The U.S. Court of Appeals for the Fourth Circuit ruled that because the EEOC was not a party to the arbitration agreement, the agreement could not wholly foreclose a suit by the EEOC. However, the court also ruled that because Baker had waived the right to seek relief in court for alleged discrimination, the EEOC was not permitted to seek "victim specific" relief -- such as backpay and reinstatement -- on his behalf; according to the Court of Appeals, the EEOC could only pursue injunctive relief, such as an order that Waffle House cease and desist from further acts of discrimination.

The Supreme Court rejected Waffle House's position and reversed the decision of the Court of Appeals. The Court observed that the EEOC is specifically empowered by various statutes (including the ADA) to bring suit in federal court, and to seek injunctive relief, reinstatement, backpay, compensatory damages, and punitive damages. The Court concluded that the existence of an arbitration agreement between private parties cannot diminish the EEOC's authority. In particular, the EEOC, in the exercise of its statutory authority, may prosecute a lawsuit even if the employee disavows the claim. The EEOC, the Court observed, is "the master of its own case," and is free to determine whether a lawsuit is in the public's interest.

In the dissenting opinion, Justice Clarence Thomas, a former chair of the EEOC, noted that he "cannot agree that the EEOC may do on behalf of an employee that which an employee has agreed not to do for himself." His dissent was joined by Chief Justice William Rehnquist and Justice Antonin Scalia.

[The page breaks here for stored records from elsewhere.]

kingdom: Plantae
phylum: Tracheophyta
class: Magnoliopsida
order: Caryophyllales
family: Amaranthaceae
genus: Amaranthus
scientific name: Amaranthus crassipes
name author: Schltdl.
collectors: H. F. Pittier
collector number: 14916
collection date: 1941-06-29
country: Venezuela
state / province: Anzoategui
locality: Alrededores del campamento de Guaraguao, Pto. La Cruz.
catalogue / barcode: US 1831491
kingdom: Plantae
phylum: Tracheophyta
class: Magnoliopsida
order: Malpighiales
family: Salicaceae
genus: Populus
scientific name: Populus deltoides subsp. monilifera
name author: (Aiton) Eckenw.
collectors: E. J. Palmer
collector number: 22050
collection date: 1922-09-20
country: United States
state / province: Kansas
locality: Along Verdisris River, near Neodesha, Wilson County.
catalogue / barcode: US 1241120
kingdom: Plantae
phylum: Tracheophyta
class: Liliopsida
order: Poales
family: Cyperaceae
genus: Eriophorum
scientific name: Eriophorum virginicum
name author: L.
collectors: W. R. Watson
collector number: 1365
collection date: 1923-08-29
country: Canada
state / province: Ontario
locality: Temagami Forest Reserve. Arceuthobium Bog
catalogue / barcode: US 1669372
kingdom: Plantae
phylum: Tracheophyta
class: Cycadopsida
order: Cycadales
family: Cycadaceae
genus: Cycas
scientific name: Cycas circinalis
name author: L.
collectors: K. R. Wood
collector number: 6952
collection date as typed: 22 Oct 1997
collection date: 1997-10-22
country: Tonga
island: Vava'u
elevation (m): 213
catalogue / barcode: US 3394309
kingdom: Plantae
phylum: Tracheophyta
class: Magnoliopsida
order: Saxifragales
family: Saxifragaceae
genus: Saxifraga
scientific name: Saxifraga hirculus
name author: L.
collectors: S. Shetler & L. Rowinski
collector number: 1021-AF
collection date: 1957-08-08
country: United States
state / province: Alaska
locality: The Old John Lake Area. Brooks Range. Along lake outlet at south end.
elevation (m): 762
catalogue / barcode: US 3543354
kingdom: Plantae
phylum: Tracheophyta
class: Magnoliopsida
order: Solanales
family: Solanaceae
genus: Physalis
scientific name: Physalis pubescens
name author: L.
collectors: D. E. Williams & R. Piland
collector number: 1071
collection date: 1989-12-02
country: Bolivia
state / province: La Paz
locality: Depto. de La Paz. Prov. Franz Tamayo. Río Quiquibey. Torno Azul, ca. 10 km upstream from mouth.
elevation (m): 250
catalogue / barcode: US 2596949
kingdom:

Waffle House puts employers on notice that although they may have an enforceable agreement with their employees requiring that all employment disputes be resolved in arbitration, the EEOC nevertheless may step in and litigate claims of employment discrimination in court. Nonetheless, the effect of the Waffle House decision should not be overstated, because the number of federal lawsuits filed by the EEOC is relatively small: in 2000, for example, while nearly 80,000 charges were filed with the EEOC, the EEOC filed suit in only 327 cases. Notwithstanding the Waffle House decision, therefore, the advantages of adopting an arbitration policy remain largely intact.